Furthermore, even though the performances were rather good, there were far too many characters. It seemed to follow a slasher movie template - in that, some characters have to be killed off early. However, the template was ill-suited for this film. Every character speaks like a high-society art specialist, which doesn’t leave much room for the simple characterization or development required of a typical slasher film. I understand that this is the point - they’re too caught up in the art world to be reasonably down-to-earth or relatable - but that doesn’t change the fact that I barely cared about them and found their endless babbling about art boring at best, and gratingly irritating at worst. The first half was almost excruciating to watch because of this, as the conversations began turning into incomprehensible white noise for me.
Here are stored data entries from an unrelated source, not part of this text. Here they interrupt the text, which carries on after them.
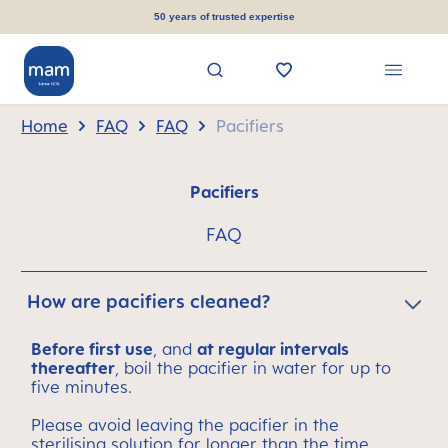
in content
50 years of trusted expertise
Home
FAQ
FAQ
Pacifiers
Pacifiers
FAQ
How are pacifiers cleaned?
Before first use
, and
at regular intervals
thereafter
, boil the pacifier in water for up to
five minutes.
Please avoid leaving the pacifier in the
sterilising solution for longer than the time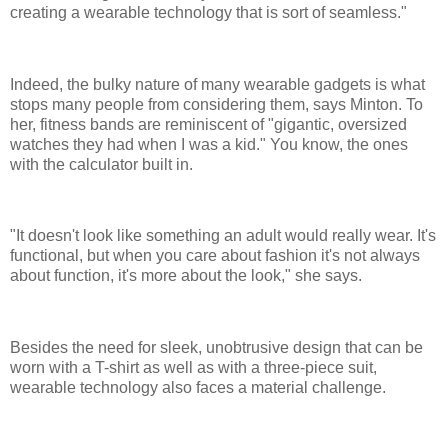
creating a wearable technology that is sort of seamless."
Indeed, the bulky nature of many wearable gadgets is what
stops many people from considering them, says Minton. To
her, fitness bands are reminiscent of "gigantic, oversized
watches they had when I was a kid." You know, the ones
with the calculator built in.
"It doesn't look like something an adult would really wear. It's
functional, but when you care about fashion it's not always
about function, it's more about the look," she says.
Besides the need for sleek, unobtrusive design that can be
worn with a T-shirt as well as with a three-piece suit,
wearable technology also faces a material challenge.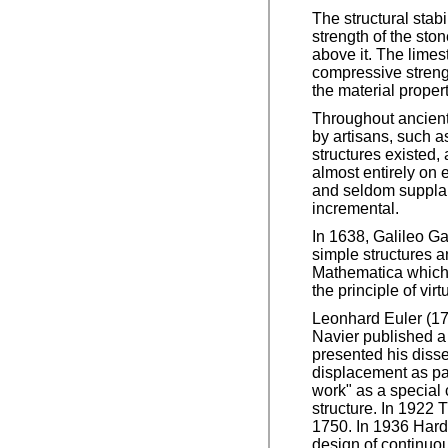
The structural stabi
strength of the ston
above it. The limes
compressive strengt
the material proper
Throughout ancient
by artisans, such a
structures existed,
almost entirely on
and seldom supplan
incremental.
In 1638, Galileo G
simple structures 
Mathematica which 
the principle of virt
Leonhard Euler (17
Navier published a 
presented his disse
displacement as par
work" as a special 
structure. In 1922
1750. In 1936 Hard
design of continuou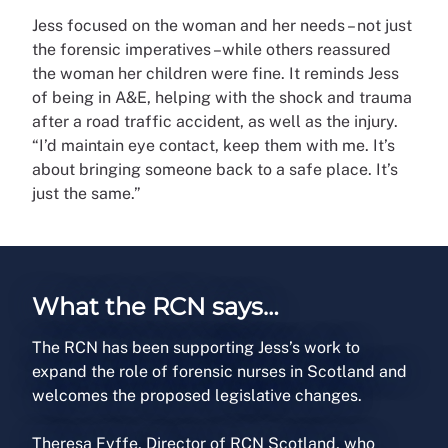
Jess focused on the woman and her needs – not just
the forensic imperatives –while others reassured
the woman her children were fine. It reminds Jess
of being in A&E, helping with the shock and trauma
after a road traffic accident, as well as the injury.
“I’d maintain eye contact, keep them with me. It’s
about bringing someone back to a safe place. It’s
just the same.”
What the RCN says…
The RCN has been supporting Jess’s work to
expand the role of forensic nurses in Scotland and
welcomes the proposed legislative changes.
Theresa Fyffe, Director of RCN Scotland, who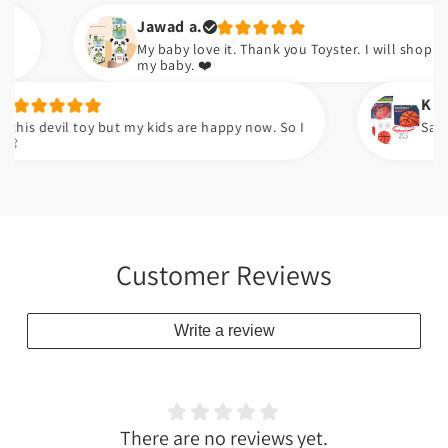
Jawad a.
My baby love it. Thank you Toyster. I will shop again for
my baby. ❤️
Kudsia a.
devil toy but my kids are happy now. So I
Sabsy achi 
Customer Reviews
Write a review
There are no reviews yet.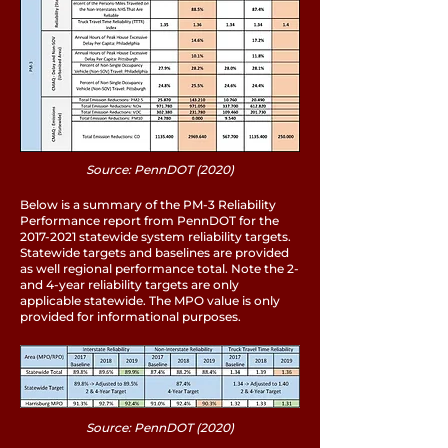
Source: PennDOT (2020)
Below is a summary of the PM-3 Reliability
Performance report from PennDOT for the
2017-2021
statewide system reliability targets.
Statewide targets and baselines are provided
as well regional performance total. Note the 2-
and 4-year reliability targets are only
applicable statewide. The MPO value is only
provided for informational purposes.
Source: PennDOT (2020)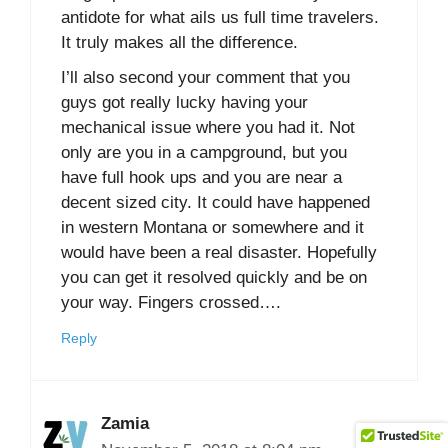
antidote for what ails us full time travelers.
It truly makes all the difference.
I’ll also second your comment that you
guys got really lucky having your
mechanical issue where you had it. Not
only are you in a campground, but you
have full hook ups and you are near a
decent sized city. It could have happened
in western Montana or somewhere and it
would have been a real disaster. Hopefully
you can get it resolved quickly and be on
your way. Fingers crossed….
Reply
Zamia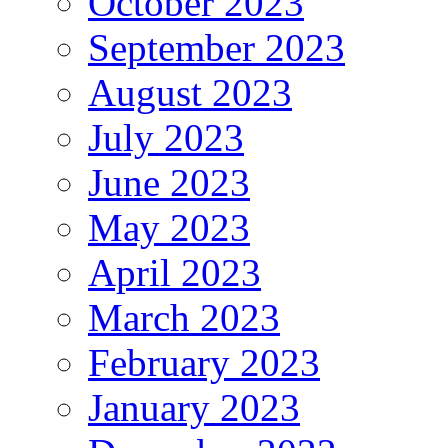
October 2023
September 2023
August 2023
July 2023
June 2023
May 2023
April 2023
March 2023
February 2023
January 2023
It also doesn’t help that there is no real protagonist, which makes the plot and implied character arcs feel extremely rushed. The only one who really pulled off a standout performance was Jake Gyllenhaal, as Morf Vanderwalt. Gyllenhaal nails the mannerisms and thoughts of an off-kilter, but passionate, articulate art critic. He seems to be the only character who actually cares about the quality of art. I also liked how his passion was twisted and manipulated by others with less noble intentions. This natural character flaw is what ultimately gets him wrapped up in the corrupt going-ons of the art world, making him more of a tragic figure. The same goes for Josephina (Zawe Ashton). She was a good, complicated, and morally ambiguous character that showed the dangers of ambition, particularly how the need to succeed monetarily can blind someone to what’s right, and persuade them to make otherwise irrational decisions. She didn’t get nearly enough screen time, though, and neither did Gyllenhaal’s character, for that matter. That came off as strange to me, because they did much more to critique the disjointed relationship between art and commerce than the horror elements did.


Speaking of, who would’ve thought that paintings and art pieces coming to life and killing off the characters would be so...underwhelming? It sounds like a B-movie horror premise that this B-movie art thriller took and tried to jam into the last half. Nothing in the first half implied a creepy atmosphere, or even set up anything in a satisfying manner. For instance, there’s a silver ball you stick your hand into as an exhibit. It’s so irrelevant that, when it pops up again and kills off a character, you kind of just sit there and think, “Oh, I guess that was foreshadowing.” Another character is bothered by a robot-like piece for ten seconds. Guess what kills them? Yet another character has a very weird buzzsaw tattoo that also features the title of the movie, which...kills them. The payoff for that setup is particularly awful. After all the other characters die, you think everything’s going to be okay, but then the camera pans so, so slowly over to the back of their neck, where the tattoo is, and you realize about fifteen seconds beforehand how they’re going to die. As I was watching it, the words “the buzzsaw will kill them” ran through my head at least ten times, yet the film treated it like a huge reveal! Wow, who would’ve guessed that a tattoo that looked like a buzzsaw, and had the words Velvet Buzzsaw etched into the design, would kill off the character it was conspicuously placed on in a movie where art pieces kill people!? For a film that tosses around a lot of complicated art terminology, it has no confidence in the audience’s brain capacity, apparently.


Overall, as someone who loves movies, fine art, horror, Jake Gyllenhaal, and films that navigate the line between art and commerce, Velvet Buzzsaw really disappointed me. It conveys a basic message through barely-defined characters (outside of two really compelling performances) and underwhelming horror elements. It lacked the subtle, disturbing nature of Nightcrawler, but wasn’t goofy enough to compensate for that. I’d skip it, unless you’re a die-hard Jake Gyllenhaal fan.